#### Task details:
Among the entries below, find how many lines carry the word "Deploy" and state only that figure.

(Items from a dataset)
□ □ □ □ □ □ □

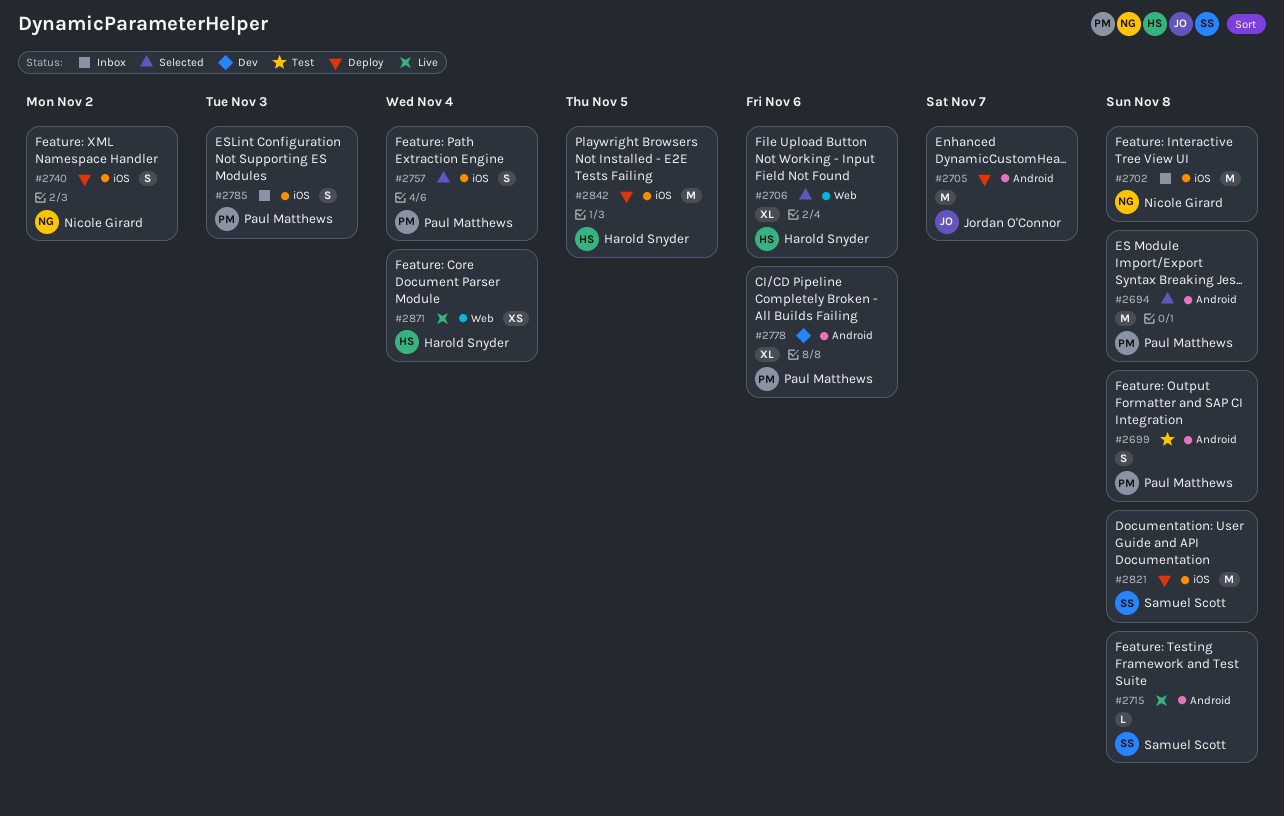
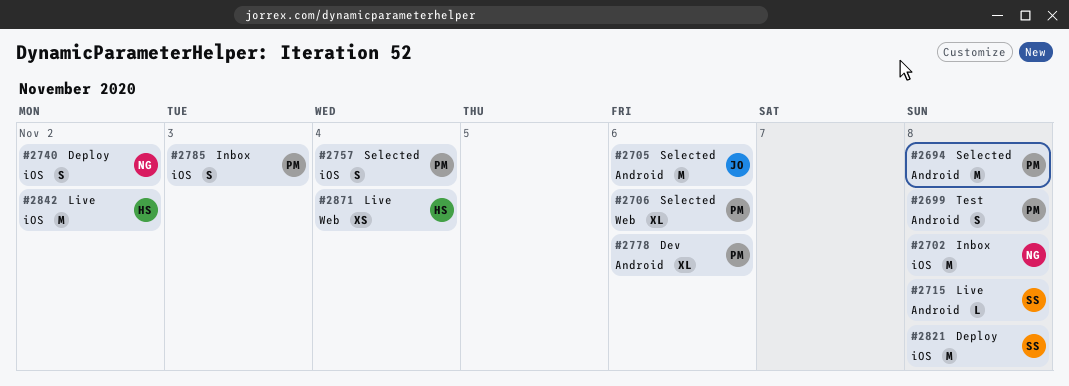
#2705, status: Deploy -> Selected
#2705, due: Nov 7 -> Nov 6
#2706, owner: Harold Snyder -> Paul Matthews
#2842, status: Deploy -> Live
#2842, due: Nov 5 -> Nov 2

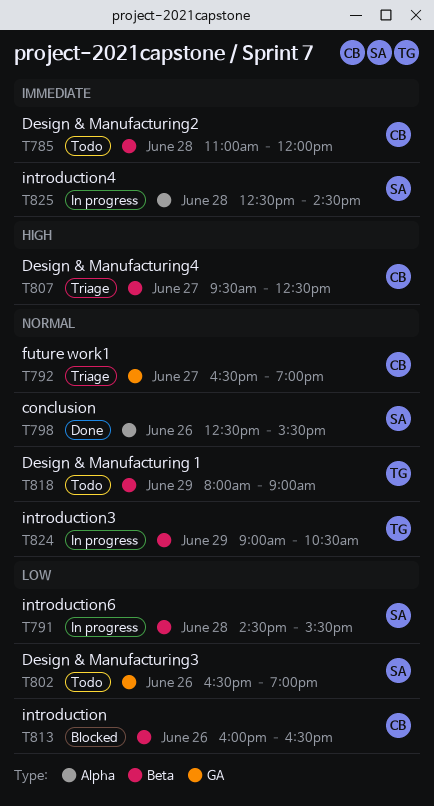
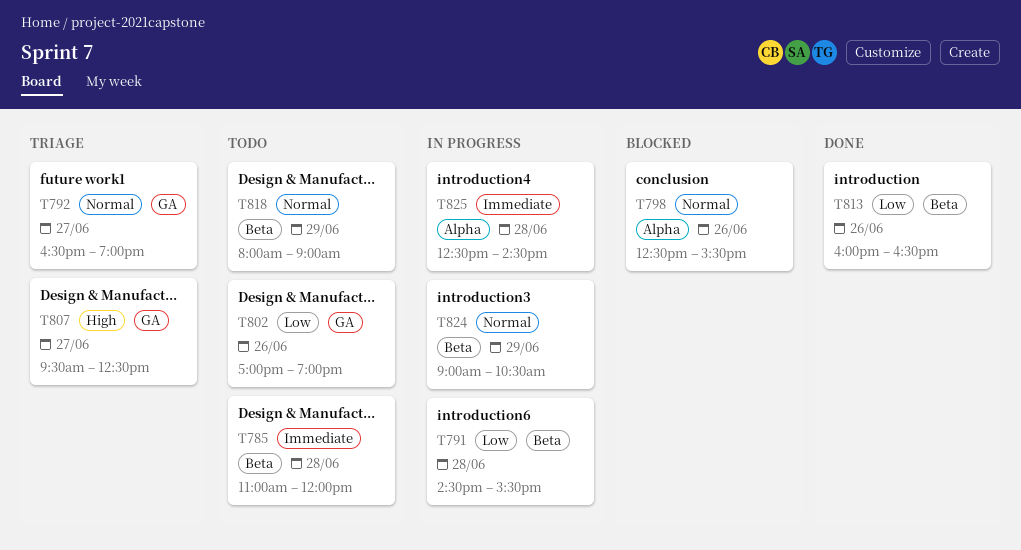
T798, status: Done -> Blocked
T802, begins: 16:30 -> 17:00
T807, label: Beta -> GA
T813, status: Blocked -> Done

□ □ □ □ □ □ □

#### Response box:
2